### THE DATA
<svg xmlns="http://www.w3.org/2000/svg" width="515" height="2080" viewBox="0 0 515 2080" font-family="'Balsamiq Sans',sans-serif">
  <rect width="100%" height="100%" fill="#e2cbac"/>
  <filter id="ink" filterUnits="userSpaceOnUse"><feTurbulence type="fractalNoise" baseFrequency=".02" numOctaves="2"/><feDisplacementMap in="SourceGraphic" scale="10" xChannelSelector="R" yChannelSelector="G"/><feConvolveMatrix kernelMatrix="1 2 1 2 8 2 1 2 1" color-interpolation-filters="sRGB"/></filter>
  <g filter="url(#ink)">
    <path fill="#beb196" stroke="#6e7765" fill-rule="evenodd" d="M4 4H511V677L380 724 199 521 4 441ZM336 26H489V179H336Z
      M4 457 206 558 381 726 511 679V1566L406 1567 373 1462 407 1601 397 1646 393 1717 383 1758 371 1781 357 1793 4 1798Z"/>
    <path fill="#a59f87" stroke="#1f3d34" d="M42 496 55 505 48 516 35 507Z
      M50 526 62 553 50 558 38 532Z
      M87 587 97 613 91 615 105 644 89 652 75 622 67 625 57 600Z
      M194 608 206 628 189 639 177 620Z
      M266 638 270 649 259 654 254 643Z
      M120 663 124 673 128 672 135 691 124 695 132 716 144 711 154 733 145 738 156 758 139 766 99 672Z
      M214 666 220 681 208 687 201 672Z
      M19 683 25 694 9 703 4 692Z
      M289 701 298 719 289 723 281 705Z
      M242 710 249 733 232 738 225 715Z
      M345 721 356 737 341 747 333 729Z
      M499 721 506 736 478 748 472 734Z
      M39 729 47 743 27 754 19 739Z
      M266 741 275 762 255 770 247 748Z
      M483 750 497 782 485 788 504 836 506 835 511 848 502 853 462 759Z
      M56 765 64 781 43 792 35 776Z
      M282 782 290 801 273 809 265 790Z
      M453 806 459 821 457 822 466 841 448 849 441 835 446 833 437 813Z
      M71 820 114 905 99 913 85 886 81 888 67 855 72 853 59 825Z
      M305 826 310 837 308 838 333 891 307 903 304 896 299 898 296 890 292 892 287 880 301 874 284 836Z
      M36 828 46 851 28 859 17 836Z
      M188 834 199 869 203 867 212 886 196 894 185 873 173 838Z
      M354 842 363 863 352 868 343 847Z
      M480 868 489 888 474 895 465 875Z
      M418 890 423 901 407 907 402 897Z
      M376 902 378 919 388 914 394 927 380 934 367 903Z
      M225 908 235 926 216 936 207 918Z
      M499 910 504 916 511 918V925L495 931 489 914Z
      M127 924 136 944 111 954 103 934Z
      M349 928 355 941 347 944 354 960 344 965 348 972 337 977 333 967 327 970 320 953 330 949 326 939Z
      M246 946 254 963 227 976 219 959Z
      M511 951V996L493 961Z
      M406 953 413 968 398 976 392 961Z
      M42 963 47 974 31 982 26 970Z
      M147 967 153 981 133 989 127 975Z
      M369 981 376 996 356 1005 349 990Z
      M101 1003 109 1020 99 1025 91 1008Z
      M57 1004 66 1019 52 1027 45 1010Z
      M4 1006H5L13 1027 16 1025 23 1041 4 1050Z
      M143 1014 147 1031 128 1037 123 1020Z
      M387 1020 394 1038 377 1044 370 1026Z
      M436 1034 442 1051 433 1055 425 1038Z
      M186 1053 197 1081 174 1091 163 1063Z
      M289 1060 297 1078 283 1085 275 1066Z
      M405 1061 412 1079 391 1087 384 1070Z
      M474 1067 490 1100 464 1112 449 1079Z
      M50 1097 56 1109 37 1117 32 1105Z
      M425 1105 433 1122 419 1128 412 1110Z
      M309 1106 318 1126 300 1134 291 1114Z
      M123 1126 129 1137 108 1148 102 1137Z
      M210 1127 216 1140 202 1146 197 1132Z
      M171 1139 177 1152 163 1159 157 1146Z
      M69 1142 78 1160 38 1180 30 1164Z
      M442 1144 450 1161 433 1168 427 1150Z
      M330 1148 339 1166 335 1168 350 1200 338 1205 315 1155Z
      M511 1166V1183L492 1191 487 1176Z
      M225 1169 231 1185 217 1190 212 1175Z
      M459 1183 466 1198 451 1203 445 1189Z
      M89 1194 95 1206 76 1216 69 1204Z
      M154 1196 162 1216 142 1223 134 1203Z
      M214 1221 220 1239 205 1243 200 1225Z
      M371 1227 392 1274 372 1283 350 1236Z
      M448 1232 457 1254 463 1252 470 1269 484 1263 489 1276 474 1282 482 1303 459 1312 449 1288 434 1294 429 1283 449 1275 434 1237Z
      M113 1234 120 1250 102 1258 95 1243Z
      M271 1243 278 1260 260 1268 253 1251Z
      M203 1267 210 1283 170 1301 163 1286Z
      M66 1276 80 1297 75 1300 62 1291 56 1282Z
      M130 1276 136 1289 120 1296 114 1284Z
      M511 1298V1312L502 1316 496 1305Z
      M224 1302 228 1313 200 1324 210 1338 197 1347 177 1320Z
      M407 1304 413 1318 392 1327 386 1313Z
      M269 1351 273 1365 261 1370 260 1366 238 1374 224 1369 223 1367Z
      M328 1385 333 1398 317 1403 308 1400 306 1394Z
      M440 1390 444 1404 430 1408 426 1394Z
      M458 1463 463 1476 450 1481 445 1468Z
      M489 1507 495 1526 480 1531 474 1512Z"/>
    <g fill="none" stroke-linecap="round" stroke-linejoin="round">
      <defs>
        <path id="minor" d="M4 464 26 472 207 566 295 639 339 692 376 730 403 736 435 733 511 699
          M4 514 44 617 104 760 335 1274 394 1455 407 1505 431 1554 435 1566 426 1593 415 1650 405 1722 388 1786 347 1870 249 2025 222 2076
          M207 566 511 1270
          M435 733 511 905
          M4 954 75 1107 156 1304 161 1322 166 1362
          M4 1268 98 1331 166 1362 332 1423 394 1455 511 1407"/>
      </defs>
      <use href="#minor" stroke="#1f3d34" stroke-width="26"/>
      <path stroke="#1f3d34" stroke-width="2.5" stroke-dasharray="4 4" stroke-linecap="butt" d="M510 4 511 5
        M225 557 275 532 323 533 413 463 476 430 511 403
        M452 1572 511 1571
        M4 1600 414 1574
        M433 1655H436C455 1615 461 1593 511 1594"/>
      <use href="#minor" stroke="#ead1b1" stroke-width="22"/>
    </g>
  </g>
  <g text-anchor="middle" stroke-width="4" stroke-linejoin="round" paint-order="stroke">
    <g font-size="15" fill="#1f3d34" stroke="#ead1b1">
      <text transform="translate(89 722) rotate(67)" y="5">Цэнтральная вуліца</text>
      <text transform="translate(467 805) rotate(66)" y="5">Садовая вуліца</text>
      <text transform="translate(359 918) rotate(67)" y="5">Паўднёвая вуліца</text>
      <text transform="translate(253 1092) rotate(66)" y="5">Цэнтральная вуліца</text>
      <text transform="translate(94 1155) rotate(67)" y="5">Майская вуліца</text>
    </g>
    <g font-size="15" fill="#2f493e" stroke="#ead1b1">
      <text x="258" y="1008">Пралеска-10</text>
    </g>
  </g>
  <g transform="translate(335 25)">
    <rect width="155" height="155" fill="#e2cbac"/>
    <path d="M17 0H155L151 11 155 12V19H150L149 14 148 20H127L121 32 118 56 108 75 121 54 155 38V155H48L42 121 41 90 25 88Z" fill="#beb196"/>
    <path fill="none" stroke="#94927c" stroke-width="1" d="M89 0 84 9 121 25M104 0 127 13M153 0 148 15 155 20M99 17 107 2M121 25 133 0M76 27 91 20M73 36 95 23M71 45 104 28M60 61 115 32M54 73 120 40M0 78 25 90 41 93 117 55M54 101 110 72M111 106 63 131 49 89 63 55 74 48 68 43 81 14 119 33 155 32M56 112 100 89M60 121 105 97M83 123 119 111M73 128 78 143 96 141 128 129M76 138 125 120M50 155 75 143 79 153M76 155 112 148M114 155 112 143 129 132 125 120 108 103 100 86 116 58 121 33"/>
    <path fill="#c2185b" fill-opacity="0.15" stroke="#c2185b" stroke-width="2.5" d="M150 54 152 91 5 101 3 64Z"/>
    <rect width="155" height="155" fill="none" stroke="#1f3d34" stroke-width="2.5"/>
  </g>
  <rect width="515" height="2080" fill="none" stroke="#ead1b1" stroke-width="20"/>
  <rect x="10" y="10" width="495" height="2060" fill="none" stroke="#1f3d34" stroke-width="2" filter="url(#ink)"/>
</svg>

### WHAT THE TASK REQUIRES
Show, from the listing above, each line that contains the word "round".

### EXERCISE OUTPUT
    <g fill="none" stroke-linecap="round" stroke-linejoin="round">
  <g text-anchor="middle" stroke-width="4" stroke-linejoin="round" paint-order="stroke">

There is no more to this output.